All the shares in the offering are being sold by current shareholders of Hyatt, which was founded by Jay Pritzker in 1957. The Pritzker family still owns 85 percent of the shares.
While the filing did not specify a timing for the IPO’s pricing, new offerings are typically completed within two to three weeks of the setting of the size and price range. One of the underwriters said the exact date was still being determined.
The Pritzker family has been fighting over control of the chain and how to sell off the shares, so much so that the updated prospectus warned that the family battles “may result in significant distractions to our management, disrupt our business, have a negative effect on the trading price.”
The IPO’s underwriters, led by Goldman Sachs (GS.N), will have the option to buy another 5.7 million shares, the proceeds of which would go to Hyatt.
In the first six months of 2009, Hyatt’s revenue fell 18.5 percent to $1.6 billion, and saw a net loss of $36 million. For the year ended Dec. 31, 2008, Hyatt’s revenues came to $3.8 billion, with net income reaching $168 million.
Hyatt said its revenue per available room, a key measure of fiscal health, fell 24 percent in the first six months of 2009.

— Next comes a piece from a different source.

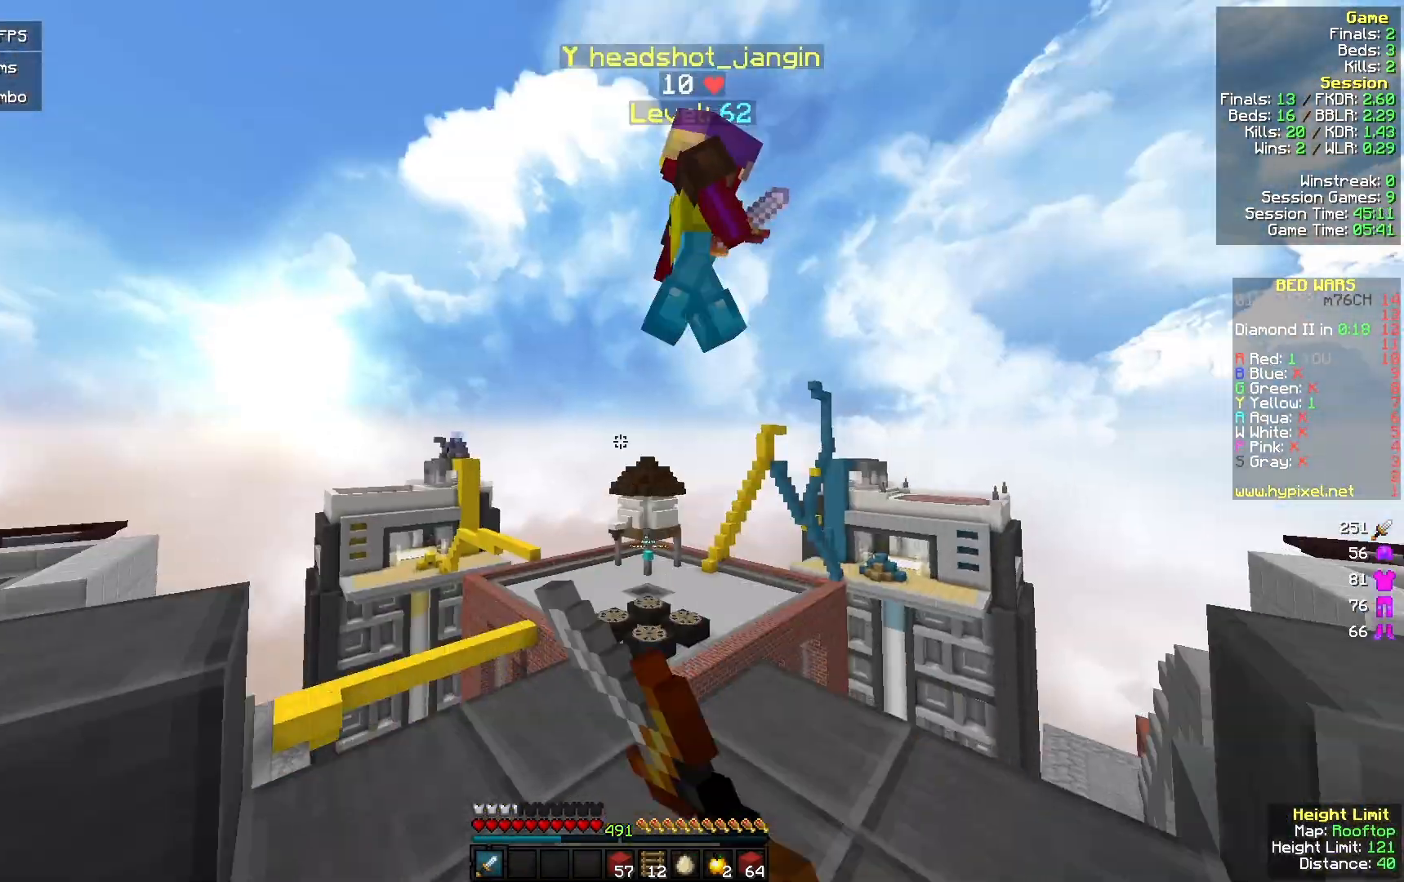
{"keys": [], "mouse": [], "events": [[67, "w", "up"], [100, "a", "up"], [100, "mouse_left", "up"], [133, "s", "down"], [300, "s", "up"]]}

Publicly traded hoteliers like Marriott International (MAR.N) and Starwood Hotels & Resorts (HOT.N) have also reported declines in revPAR (revenue per available room) as the recession hurts travel demand, particularly for high-end and luxury hotels.
This top tier of hotels, which includes properties run by Hyatt, Marriott and Starwood, has been particularly hurt by the sharp slide of business travel. Marriott, which is the largest U.S. hotel by market capitalization, reported a nearly 17 percent drop in third-quarter revenue earlier this month.
Still investors have snatched up shares of hotel companies in the last eight months, emboldened by signs of an economic recovery. The Dow Jones U.S. Hotels index .DJUSLG has nearly tripled since early March.
This month, Hyatt launched a website to help customers book group meetings, which features the tagline “Great Happens when people get together.”